Die Windstromerzeugungs-Isolinienkarten für 2007 und 2008 (Abbn. 1 u. 2) zeigen durchaus Ähnlichkeiten mit den räumlichen Unterschieden, wie sie schon in den Schwachwindjahren 2003 und 2005 erkennbar waren. Konnte bereits hier die Nordwestflanke als noch vergleichsweise ertragsstark gelten, so bilden die 800 kWh/m²-Isolinien 2007 und 2008 im Norden einige "windhöffige" Kuppen wie Wilsumer Berg, Fürstenauer Höhen, Dammer Berge und Stemweder Berg noch deutlicher ab. Im Münsterland werden nunmehr auch die Baumberge mit dem Schöppinger Berg von dieser Isolinie umschlossen; östlich davon ergibt sich leeseitig ein (durch 13 Anlagen vergleichsweise gut dokumentiertes) inselhaftes Areal mit Jahreserträgen bis weit unterhalb 600 kWh/m². Derartig windschwache Teilräume findet man (außer im Lee des Osning 2007) sonst nur im Windschatten der Eifel (SW-Ecke der Karten) sowie im Nordhessischen Bergland (SE-Flanke der Abbn. 1 und 2). Als Kleinareale mit den höchsten Windstromerträgen innerhalb des Kartenausschnitts treten 2007 Teile der Hochflächen bei Brilon und Paderborn sowie einige exponierte Lagen im Kreis Lippe bei Extertal und Dörentrup hervor. Letztere Berglandregion weist auch 2008 an mehreren Standorten spezifische Erträge über 900 kWh pro m² Rotorfläche auf; ferner stellen das Ardeygebirge, der Arnsberger Wald sowie der Stemweder Berg 2008 Areale dar, die auch bei der mesoklimatisch generalisierten Kartendarstellung eine Hervorhebung als ertragsstarke 900 kWh/m²-Inseln rechtfertigen. Selbst in den hier betrachteten nur durchschnittlichen Windjahren gibt es innerhalb dieser Inseln einzelne MW-WEA, die – wohl aufgrund besonderer mikroklimatischer Standortgunst – jene "magische Schallmauer" von 1.000 kWh/m² pro Jahr überschreiten; derartig hohe spezifische Windstromerträge galten noch vor etwa einem Jahrzehnt als im Binnenland unerreichbar.

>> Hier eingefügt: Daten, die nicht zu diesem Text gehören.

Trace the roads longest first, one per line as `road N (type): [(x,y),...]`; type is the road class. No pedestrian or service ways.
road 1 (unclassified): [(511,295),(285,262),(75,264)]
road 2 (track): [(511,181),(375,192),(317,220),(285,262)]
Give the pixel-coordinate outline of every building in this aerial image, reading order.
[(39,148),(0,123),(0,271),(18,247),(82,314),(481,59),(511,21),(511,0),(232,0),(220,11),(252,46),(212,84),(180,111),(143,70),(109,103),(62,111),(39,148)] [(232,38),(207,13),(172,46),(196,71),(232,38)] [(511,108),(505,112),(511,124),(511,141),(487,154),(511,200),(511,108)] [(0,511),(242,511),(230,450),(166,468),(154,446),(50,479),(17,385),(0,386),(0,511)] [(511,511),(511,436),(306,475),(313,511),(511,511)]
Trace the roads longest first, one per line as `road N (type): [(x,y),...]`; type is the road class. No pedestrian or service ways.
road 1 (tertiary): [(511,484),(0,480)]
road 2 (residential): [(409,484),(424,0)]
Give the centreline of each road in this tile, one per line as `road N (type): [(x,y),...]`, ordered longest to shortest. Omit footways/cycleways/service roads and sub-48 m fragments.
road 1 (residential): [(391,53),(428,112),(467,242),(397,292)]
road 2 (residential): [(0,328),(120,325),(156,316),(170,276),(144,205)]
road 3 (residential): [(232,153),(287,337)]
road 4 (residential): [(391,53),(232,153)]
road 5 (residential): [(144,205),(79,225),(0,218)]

Abb. 3: Prozentuale Flächenanteile der Windstrom-Ertragsklassen innerhalb des Kartenausschnitts (Entwurf: J. Werner, Quellen: Monatsinfo Dez. 2003, Dez. 2005, Dez. 2007, Dez. 2008)

Für einen Vergleich schwacher mit normalen Windjahren in Westfalen ist auch die Abb. 3 aufschlussreich. Hier wurden innerhalb des Kartenausschnitts – gemittelt über 2003 und 2005 sowie 2007 und 2008 – prozentuale Flächenanteile der Windstrom-Ertragsklassen einander gegenübergestellt. Man erkennt sogleich, dass die größten Differenzen im "Mittelfeld" liegen: 2007/08 entfallen nur 12,7% der Kartenfläche auf die niedrigere Ertragsklasse 600–700 kWh/m², dagegen 62,7% auf die um 100 kWh/m² höhere und damit "bessere" Klasse. 2003/05 ist es umgekehrt: Hier beträgt der Flächenanteil in der ertragsschwachen Klasse 42,8%, jedoch in dem Intervall mit "guter" jährlicher Windstrom-Ausbeute (700–800 kWh/m²) nur 35,1%.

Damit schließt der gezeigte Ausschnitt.